100 years ago in Spokane: Northwest farmers flinch at announced wheat prices
President Woodrow Wilson made a decision bitterly disappointing to Inland Northwest wheat farmers. Wilson fixed the price of the 1917 wheat crop at $2.20 a bushel.
This meant, in effect, a price of about $1.80 or $1.85 per bushel for Washington wheat, since the freight to Chicago would cost 30 or 40 cents a bushel. The $2.20 fixed price was based on a bushel delivered to Chicago.
A grower of one of the region’s largest wheat crops said that Northwest wheat farmers had been led to expect at least $2 per bushel. Even that, he said, would not really have been enough. He said most of the wheat grown in the Northwest cost the farmers $2.50 per bushel to produce.
He predicted that more American farmers will “flock to the Canadian wheat fields,” where growers are being paid $2.25 per bushel.

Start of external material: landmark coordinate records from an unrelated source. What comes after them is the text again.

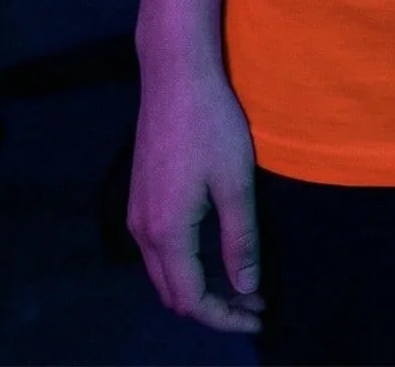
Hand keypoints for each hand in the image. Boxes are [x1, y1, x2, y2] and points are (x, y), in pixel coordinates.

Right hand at [129, 58, 264, 334]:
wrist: (175, 76)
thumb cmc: (211, 124)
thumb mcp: (235, 182)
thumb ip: (240, 239)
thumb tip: (246, 287)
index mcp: (166, 233)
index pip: (191, 298)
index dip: (224, 317)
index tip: (258, 317)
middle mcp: (142, 232)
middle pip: (173, 293)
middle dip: (213, 307)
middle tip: (254, 304)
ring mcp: (136, 214)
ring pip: (164, 274)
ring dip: (199, 286)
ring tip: (242, 284)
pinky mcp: (140, 198)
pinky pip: (159, 252)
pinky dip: (186, 265)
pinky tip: (215, 254)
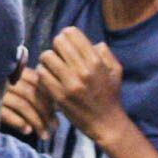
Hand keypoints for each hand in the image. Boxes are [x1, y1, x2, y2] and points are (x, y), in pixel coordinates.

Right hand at [0, 67, 57, 139]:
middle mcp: (4, 80)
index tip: (58, 113)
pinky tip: (27, 131)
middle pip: (32, 94)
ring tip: (45, 135)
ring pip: (22, 105)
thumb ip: (30, 93)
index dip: (49, 98)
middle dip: (46, 112)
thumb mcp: (14, 91)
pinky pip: (6, 113)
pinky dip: (19, 122)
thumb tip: (56, 106)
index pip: (37, 82)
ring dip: (37, 121)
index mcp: (13, 73)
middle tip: (55, 127)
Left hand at [37, 27, 124, 143]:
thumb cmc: (110, 95)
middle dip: (57, 46)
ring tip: (52, 66)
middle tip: (59, 55)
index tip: (67, 44)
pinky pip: (42, 74)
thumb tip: (93, 43)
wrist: (106, 123)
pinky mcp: (60, 96)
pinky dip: (43, 73)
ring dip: (48, 60)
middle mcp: (83, 71)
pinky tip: (48, 77)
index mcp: (96, 61)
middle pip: (58, 42)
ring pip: (47, 57)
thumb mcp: (115, 70)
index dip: (66, 35)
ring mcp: (70, 84)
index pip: (72, 33)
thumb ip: (105, 53)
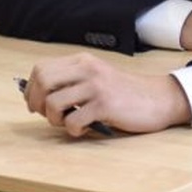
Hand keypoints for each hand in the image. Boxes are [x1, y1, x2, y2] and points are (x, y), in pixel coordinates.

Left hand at [21, 53, 191, 136]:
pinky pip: (73, 121)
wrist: (159, 98)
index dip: (32, 90)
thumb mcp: (96, 78)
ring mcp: (96, 86)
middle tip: (50, 115)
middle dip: (38, 103)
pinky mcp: (105, 104)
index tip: (38, 104)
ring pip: (53, 103)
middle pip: (42, 81)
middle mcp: (88, 69)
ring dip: (54, 120)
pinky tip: (85, 128)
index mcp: (83, 61)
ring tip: (69, 122)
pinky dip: (73, 130)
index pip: (40, 69)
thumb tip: (36, 96)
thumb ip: (71, 81)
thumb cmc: (124, 93)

Wilson took the unusual step of fixing the price of wheat as a wartime measure. It was part of a broad initiative to prevent wartime price gouging and to ensure sufficient supplies of wheat for both domestic consumption and for war-torn Europe.
Yet it was a difficult balancing act.
“Members of the committee (which recommended the price) said today that they expected a great deal of criticism from the farming classes, but that they felt that every farmer should consider himself a part of the war machinery of the government and willing to relinquish a part of his profits in the interest of the common good,” the paper reported.